Ce que j’aime bien avec Camus, c’est sa façon, sur un ton neutre et avec des mots simples, de nous dire la vérité. Cette vérité, on avait pu la soupçonner auparavant, mais sans forcément parvenir à l´extirper de la linéarité continue de notre quotidien. Camus se sert de cette même linéarité pour mettre pile le doigt dessus_et souvent là où ça fait mal. La peste, faux témoignage détaché de toute forme d’émotion, ne se gêne pas pour nous mettre devant les yeux son lot de vérités sur la nature humaine, mettant son lecteur face à ses personnages (et donc à lui-même): ce que vivent les habitants de la ville d’Oran en temps de peste, n’importe qui pourrait le vivre. Maintenant, peut-être. Dans ce roman, tout le monde est mis au même niveau, sans élus ni damnés, et c’est une erreur de croire que l’on peut échapper au fléau: ce dernier est omniprésent, ronge la ville et ses habitants, avec l’intention de n’en épargner aucun.

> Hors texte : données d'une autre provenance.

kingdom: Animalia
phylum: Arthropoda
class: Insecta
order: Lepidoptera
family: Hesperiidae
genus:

Malgré toute la lucidité magnifique dont ruisselle l’ouvrage, il faut cependant tenir bon pour le lire: « La Peste » est empli d’une monotonie pesante, quoique nécessaire: Hormis au début et à la fin, le livre est en effet plongé dans une torpeur permanente, où seul compte le présent, qui se répète jour après jour, adoptant ainsi l’atmosphère de cette ville assiégée. Assiégée, oui, c’est le mot: la peste qui l´accable sera toujours évoquée à la manière d´un ennemi belliqueux, avec lequel il est impossible de traiter (on pense inévitablement au nazisme).
Si on ne peut pas fuir, ni négocier, alors que faire? Chaque personnage aura sa manière d’agir, plus ou moins discutable: celui-ci se réfugiera dans la foi, préférant remettre sa destinée entre les mains de Dieu, celui-là choisira d’abord la fuite vers un amour idéalisé, cet autre refusera de voir les choses en face avant la mort de son enfant, cet autre encore se réjouira de la situation, qui lui fera se sentir l’égal des autres dans le mal. Et puis on aura le « héros », médecin de profession, qui, lui, ne se bat au nom d’aucune idée, d’aucun idéal plus grand que lui. Soigner les gens est son métier, et l’heure est grave, alors simplement, il constate ce qui se passe, et fait ce qu’il y a à faire, d’abord pour les soins à apporter, ensuite pour le « devoir » de témoigner de ce qu’il a vécu, afin d’aider ceux qui lui succèderont. Tout ce qui compte, c’est ce qui se passe ici, maintenant, et l’action qui doit en découler. Le reste n’est qu’objectifs incertains et principes inadaptés à la situation (c’est d’ailleurs là que la « neutralité » du livre trouve ses limites: si le narrateur ne prend pas parti, l’auteur si, et on peut le constater en voyant quels personnages s’en tirent le mieux à la fin: ils correspondent à l’idéal humain de Camus, celui de l’homme qui accepte sa condition limitée, tout en l’affrontant).
Camus, comme ses protagonistes, n’a pas pour but de changer la face du monde; il se contente d’observer, d’agir quand c’est nécessaire, puis d’informer. Il espère ainsi que les gens sauront, à défaut de pouvoir toujours agir. L’homme est prisonnier de l’existence depuis le départ; mais le fait qu’il prenne conscience de cet emprisonnement est déjà une victoire; et le fait qu’il tente d’agir sur cette même condition, même si la lutte est vouée à l´échec, et que le résultat final ne peut en être que la mort, est une victoire encore plus grande.
Mais lui, Rieux, qu’avait-il gagné? Il avait seulement gagné d’avoir connu la peste et de s´en souvenir, d’avoir connu l’amitié et de s’en souvenir, de connaître la tendresse et de devoir un jour s’en souvenir. Tout ce que l´homme pouvait gagner au jeu de la peste et de la vie c’était la connaissance et la mémoire. Peut-être était-ce cela ce que Tarrou appelait « gagner la partie »!